Nadella will succeed Steve Ballmer to become the third chief executive of the tech giant in its nearly 40-year history. Born in Hyderabad, India, he will also emerge as one of the few ­high-level,­ Indian-born executives of an American company.


As part of the management shuffle, Bill Gates will step down as chairman of the board and become a “technology adviser” to Nadella. Longtime Microsoft board member John Thompson, who led the CEO search, will assume the role of chairman.

Nadella’s appointment culminates a lengthy search that reportedly focused on outside candidates who could infuse the tech giant with a new vision. But Nadella, who has been at the company 22 years, emerged as a top internal candidate as supporters pointed to his success in pushing some of the company’s main business customers into the cloud era.

That experience will be key as Microsoft looks to remake itself as consumers move away from the desktop that has been its core market for decades. Microsoft already lags far behind Apple and Google in the world of smartphones and tablets, and Nadella will have to prove quickly that he can jump-start the company’s mobile effort to quiet critics who wanted an outside candidate to take the helm.

“The main issue around Microsoft is its need for innovation and a set of fresh new strategies to drive the next leg of growth,” FBR Capital Markets said in a note Tuesday.

In an e-mail to employees, Ballmer defended the choice. “Satya is a proven leader. He has a remarkable ability to see what’s going on in the market, to sense opportunity, and to really understand how we come together at Microsoft to execute against those opportunities in a collaborative way,” he said.

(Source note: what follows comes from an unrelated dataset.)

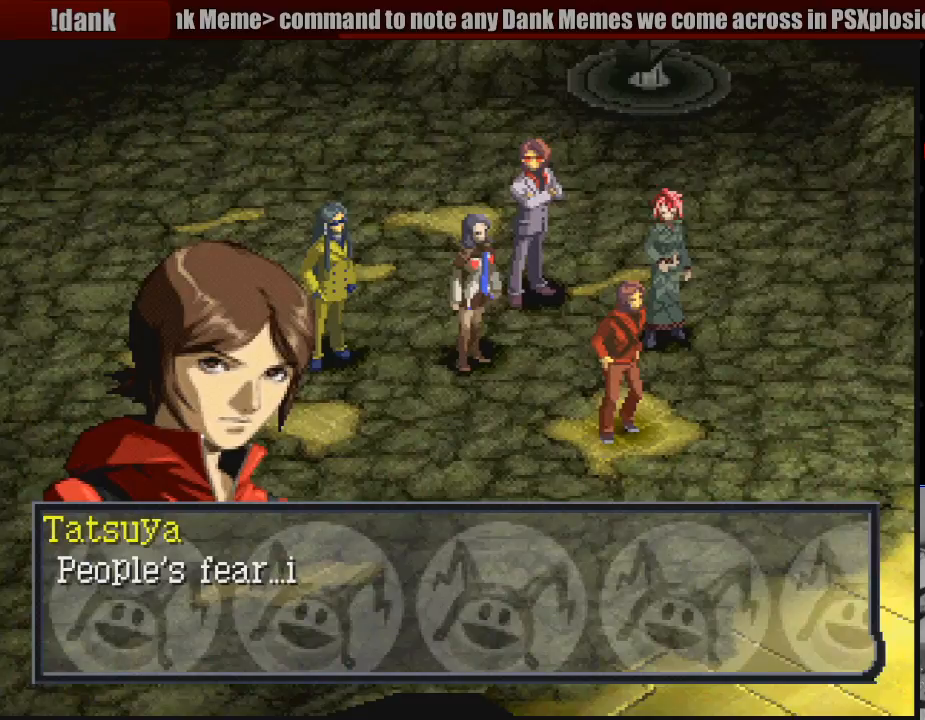
{"buttons": ["CROSS"], "events": [[450, "CROSS", "down"]]}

Nadella quickly signaled that his history as a company insider does not mean that the firm should not prepare for change. “Every one of us needs to do our best work, lead and help drive cultural change,” he said in an e-mail to employees. “We sometimes underestimate what we each can do to make things happen and overestimate what others need to do to move us forward. We must change this.”

Gates, who stepped down as chief executive in 2000, said he would be “devoting more time to the company” in his new advisory role.

That could help reassure investors concerned that Nadella lacks the experience to oversee the company’s work on consumer devices, including the Xbox line of gaming consoles and Nokia smartphones, which Microsoft purchased last year.

Critics have noted that Nadella does not have much experience in the retail sector and selling directly to consumers.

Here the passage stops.